• 2 Stroke Husqvarna Motorcycles Made In Italy - About 1989 to 2014
    WR = 2st Enduro & CR = 2st Cross

  • Hi everyone,

    As you all know, Coffee (Dean) passed away a couple of years ago. I am Dean's ex-wife's husband and happen to have spent my career in tech. Over the years, I occasionally helped Dean with various tech issues.

    When he passed, I worked with his kids to gather the necessary credentials to keep this site running. Since then (and for however long they worked with Coffee), Woodschick and Dirtdame have been maintaining the site and covering the costs. Without their hard work and financial support, CafeHusky would have been lost.

    Over the past couple of weeks, I’ve been working to migrate the site to a free cloud compute instance so that Woodschick and Dirtdame no longer have to fund it. At the same time, I’ve updated the site to a current version of XenForo (the discussion software it runs on). The previous version was outdated and no longer supported.

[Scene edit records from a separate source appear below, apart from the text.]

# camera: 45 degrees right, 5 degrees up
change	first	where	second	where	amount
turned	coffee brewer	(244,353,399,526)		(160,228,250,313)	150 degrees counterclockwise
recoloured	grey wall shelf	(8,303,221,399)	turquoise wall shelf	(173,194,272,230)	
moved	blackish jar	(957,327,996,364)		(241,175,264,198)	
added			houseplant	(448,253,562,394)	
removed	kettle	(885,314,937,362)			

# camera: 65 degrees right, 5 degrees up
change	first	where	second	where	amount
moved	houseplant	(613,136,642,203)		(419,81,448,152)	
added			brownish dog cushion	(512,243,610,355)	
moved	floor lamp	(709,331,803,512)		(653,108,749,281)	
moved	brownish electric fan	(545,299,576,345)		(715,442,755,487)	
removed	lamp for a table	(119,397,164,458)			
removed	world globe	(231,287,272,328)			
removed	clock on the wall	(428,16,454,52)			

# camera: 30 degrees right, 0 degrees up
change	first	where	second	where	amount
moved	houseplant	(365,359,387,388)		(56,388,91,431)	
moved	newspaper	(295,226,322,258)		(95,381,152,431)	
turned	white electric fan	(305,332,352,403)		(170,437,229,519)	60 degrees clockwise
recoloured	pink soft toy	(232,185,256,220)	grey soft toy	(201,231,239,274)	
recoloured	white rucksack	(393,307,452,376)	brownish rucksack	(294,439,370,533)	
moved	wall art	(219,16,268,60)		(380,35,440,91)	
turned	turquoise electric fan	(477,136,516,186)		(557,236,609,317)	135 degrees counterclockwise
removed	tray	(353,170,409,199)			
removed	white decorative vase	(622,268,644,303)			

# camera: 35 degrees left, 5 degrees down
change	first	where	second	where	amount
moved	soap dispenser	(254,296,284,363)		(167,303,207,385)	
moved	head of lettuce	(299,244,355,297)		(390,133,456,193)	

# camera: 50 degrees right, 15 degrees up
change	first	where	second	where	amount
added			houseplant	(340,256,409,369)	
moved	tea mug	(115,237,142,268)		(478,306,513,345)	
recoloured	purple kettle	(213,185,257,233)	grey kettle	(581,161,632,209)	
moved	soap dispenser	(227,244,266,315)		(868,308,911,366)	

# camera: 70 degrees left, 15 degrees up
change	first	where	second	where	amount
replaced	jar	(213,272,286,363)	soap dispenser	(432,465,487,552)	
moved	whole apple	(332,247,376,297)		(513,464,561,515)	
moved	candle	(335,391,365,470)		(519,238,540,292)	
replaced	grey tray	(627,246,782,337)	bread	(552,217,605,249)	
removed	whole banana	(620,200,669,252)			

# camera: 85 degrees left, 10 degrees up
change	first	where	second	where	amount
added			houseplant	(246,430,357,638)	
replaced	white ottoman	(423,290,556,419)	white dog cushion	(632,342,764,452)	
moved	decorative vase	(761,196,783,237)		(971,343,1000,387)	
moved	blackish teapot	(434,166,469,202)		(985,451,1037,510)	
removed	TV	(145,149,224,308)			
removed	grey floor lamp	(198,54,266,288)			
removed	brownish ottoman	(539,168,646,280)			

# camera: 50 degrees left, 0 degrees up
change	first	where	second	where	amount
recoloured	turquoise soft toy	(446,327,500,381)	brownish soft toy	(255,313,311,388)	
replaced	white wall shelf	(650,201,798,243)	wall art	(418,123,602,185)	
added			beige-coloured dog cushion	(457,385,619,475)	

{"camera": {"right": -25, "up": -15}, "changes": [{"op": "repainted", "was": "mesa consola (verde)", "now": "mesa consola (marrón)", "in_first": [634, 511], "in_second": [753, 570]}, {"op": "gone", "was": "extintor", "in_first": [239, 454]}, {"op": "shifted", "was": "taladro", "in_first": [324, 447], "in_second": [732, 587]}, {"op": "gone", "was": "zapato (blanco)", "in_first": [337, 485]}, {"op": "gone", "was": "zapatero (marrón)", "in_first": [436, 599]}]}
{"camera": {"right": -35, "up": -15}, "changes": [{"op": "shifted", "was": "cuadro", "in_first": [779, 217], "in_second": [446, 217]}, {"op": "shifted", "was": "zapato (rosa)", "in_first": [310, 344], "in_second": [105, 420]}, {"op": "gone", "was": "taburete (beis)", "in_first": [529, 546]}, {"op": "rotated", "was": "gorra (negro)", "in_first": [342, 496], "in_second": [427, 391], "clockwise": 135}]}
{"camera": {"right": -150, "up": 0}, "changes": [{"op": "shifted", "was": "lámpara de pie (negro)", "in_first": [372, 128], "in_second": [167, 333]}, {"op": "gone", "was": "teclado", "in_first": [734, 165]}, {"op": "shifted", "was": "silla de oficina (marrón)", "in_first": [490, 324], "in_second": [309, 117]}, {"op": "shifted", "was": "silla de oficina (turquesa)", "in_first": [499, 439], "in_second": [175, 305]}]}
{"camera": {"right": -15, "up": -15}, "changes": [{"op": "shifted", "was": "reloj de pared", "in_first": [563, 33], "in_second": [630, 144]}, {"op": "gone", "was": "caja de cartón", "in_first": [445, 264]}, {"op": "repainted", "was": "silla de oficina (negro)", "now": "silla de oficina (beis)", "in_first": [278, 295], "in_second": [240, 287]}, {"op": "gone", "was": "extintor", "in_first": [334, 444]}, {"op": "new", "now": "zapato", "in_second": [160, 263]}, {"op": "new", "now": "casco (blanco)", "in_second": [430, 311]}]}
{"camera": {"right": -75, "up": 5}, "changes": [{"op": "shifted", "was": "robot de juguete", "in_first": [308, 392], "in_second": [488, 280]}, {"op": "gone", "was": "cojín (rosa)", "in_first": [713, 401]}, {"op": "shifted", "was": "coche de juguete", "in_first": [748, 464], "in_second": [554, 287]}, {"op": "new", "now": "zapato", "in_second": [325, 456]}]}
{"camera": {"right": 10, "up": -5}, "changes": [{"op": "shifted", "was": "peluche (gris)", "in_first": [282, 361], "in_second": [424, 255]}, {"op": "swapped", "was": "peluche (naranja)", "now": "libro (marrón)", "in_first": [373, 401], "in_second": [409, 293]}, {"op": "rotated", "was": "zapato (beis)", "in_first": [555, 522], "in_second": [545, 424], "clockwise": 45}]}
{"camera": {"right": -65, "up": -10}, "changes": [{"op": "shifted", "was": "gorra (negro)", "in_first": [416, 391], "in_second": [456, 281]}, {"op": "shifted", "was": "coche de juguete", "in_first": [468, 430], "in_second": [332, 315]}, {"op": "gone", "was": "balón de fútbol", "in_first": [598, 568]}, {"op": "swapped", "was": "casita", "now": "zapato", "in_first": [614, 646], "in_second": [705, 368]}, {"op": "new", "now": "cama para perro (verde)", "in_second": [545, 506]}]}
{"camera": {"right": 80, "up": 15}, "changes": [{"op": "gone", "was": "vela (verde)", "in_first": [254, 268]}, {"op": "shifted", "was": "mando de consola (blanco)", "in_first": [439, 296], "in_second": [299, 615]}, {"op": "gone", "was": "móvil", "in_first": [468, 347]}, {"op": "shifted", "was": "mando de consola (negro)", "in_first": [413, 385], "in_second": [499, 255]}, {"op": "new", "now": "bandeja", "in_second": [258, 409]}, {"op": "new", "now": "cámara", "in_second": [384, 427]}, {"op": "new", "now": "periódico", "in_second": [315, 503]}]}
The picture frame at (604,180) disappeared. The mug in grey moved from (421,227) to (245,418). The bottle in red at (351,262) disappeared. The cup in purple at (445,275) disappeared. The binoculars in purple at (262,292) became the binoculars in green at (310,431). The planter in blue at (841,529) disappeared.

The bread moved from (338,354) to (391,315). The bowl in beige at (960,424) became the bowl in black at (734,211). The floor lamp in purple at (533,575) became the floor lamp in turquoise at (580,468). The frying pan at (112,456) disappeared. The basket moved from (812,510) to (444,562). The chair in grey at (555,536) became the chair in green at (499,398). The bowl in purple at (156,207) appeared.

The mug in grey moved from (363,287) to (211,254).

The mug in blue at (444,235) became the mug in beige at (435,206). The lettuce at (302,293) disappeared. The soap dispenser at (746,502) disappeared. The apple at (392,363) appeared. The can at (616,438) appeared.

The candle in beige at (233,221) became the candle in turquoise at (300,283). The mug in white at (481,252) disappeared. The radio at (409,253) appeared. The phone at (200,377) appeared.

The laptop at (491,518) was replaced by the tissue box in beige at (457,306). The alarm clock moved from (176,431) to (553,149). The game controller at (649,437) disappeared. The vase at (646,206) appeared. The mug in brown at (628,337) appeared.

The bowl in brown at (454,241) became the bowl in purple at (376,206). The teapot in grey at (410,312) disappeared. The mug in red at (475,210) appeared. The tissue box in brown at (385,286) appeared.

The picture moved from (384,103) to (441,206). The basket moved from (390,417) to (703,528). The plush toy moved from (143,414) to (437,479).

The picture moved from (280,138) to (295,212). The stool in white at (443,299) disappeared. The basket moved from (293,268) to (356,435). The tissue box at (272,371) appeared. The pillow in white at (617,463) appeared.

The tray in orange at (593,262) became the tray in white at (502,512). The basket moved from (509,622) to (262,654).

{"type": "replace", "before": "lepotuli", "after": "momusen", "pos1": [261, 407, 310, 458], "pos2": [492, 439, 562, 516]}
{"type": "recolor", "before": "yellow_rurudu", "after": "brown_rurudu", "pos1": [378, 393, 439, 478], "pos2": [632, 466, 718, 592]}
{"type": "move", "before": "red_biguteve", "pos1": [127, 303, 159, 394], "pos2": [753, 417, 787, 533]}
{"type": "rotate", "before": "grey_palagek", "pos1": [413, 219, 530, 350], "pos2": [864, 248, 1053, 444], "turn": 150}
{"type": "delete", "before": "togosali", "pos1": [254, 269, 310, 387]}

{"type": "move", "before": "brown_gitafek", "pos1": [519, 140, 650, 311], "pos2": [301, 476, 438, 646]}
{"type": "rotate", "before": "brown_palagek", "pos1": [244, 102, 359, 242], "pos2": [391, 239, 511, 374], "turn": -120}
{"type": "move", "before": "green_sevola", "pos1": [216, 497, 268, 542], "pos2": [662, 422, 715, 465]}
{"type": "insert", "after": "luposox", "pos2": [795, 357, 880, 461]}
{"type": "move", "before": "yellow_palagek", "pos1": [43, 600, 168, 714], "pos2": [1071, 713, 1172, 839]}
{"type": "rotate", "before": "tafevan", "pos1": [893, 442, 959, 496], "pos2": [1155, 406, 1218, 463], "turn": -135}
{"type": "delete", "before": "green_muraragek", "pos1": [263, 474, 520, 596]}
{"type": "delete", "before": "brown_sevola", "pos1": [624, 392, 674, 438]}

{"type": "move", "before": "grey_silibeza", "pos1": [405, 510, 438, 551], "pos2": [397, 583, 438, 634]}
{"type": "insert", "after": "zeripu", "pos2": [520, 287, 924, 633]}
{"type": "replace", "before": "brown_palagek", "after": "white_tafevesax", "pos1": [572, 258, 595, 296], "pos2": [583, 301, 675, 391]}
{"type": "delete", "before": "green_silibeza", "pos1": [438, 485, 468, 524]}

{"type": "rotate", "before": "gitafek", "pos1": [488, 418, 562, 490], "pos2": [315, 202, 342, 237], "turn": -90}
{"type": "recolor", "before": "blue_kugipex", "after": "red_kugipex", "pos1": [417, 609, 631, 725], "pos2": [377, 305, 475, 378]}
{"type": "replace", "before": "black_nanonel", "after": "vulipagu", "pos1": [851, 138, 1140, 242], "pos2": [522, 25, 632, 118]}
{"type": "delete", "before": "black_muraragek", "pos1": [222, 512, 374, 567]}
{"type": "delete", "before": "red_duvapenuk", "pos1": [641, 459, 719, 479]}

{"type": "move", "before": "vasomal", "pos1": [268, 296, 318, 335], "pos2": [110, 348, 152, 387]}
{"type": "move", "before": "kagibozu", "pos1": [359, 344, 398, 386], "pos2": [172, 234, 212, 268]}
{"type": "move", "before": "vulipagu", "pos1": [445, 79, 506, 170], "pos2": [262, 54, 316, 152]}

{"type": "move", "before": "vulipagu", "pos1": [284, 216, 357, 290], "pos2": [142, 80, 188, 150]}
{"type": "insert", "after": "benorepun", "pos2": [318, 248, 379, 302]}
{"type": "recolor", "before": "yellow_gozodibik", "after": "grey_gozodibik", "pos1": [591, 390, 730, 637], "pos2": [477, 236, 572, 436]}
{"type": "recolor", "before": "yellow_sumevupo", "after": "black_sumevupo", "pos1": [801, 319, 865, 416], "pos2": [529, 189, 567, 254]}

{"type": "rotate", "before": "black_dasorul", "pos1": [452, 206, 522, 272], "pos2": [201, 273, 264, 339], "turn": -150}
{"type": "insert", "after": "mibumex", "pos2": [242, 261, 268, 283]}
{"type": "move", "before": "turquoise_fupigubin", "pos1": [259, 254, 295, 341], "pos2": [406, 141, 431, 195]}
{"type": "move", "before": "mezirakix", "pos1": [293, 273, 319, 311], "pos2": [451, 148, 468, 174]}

    Unfortunately, the new software version doesn’t support importing the old site’s styles, so for now, you’ll see the XenForo default style. This may change over time.

    Coffee didn’t document the work he did on the site, so I’ve been digging through the old setup to understand how everything was running. There may still be things I’ve missed. One known issue is that email functionality is not yet working on the new site, but I hope to resolve this over time.

    Thanks for your patience and support!

250-500cc Chain Stretch

mbrophy

Husqvarna
C Class
I have an 09 WR250. I have to adjust the chain after every ride because the chain is stretching so bad. Wearing sprockets as well. I adjust the chain with a Motion Pro adjustment tool and than check it with a micrometer. Could the swingarm be bent and if so how do I tell? Any advice would be helpful. Thanks Mad Mike
 
What type of chain?
What type of riding terrain ie. mud, sand....?

Cheap chains stretch quickly as do most non o-ring chains.
 
get yourself a good quality chain like D.I.D gold chain and supersprox stealth sprockets and you will get long life out of them
 
Chains can be adjusted with a ruler, if not just by feel; you definitely don't need a micrometer.

I would be concerned that you are setting the chain too tight.
 
I have worn out many good quality O-ring chains, but have never had one show any signs of stretch. Ussually the rollers wear out long befor they stretch.
 
I'm using an O-ring chain. I use the micrometer to measure the distance of the axle stops compared to the swingarm. The tension is set according to the manual. The chain will not ride on the slide on top of the swingarm but cuts it at an angle. Has anyone heard of bending a swingarm?
 
Measure from the centre of the swingarm pivot to the axle on each side to make sure they are the same. Measuring the axle stops may not be accurate (you will know after you measure from the swingarm pivot). You can also look along the length of the chain from the rear to make sure the sprockets are aligned.

Use some tiedowns over the seat to compress the suspension to where the chain tension is tightest and adjust so there is some slack at that point.
 
Line up the wheel/chain/sprockets, by eye. Forget about measuring the swing arm slots. If you cant get it all lined up by eye, then consider your swing arm may be bent.
 
I've still got the stock chain with 300+ hours on my 09 wr250,but I've been through 3 sets of sprockets. Does anybody know what chain came on the 09?
 
Measure from the centre of the swingarm pivot to the axle on each side to make sure they are the same. Measuring the axle stops may not be accurate (you will know after you measure from the swingarm pivot). You can also look along the length of the chain from the rear to make sure the sprockets are aligned.

Use some tiedowns over the seat to compress the suspension to where the chain tension is tightest and adjust so there is some slack at that point.

Super sound advice! I would add that the chain is at it's tightest when the rear axle, swingarm pivot, and countershaft are on the same axis (straight line through them all). No matter the bike this is true, it is looser as the axle travels above or below this axis. So use a tiedown to achieve this or a jack under the bike with the top shock unmounted. Then, adjust the chain to have minimal play, almost tight. Next allow to extend, and put on stand. Check chain slop by finger-feel or measure or make a go-nogo block. You will always have the chain perfect now and it should stretch less.

This is useless on a worn chain, they stretch WAY unevenly.

By all means spend good money on a chain. More expensive is generally better. non o-ring chains don't wear faster than o-ring chains until the run dry, keep em well lubed, pack chainlube if your ride takes you farther than the lube lasts. A worn (stretched) chain will quickly waste new sprockets, keep the chain fresh and even aluminum sprockets last forever.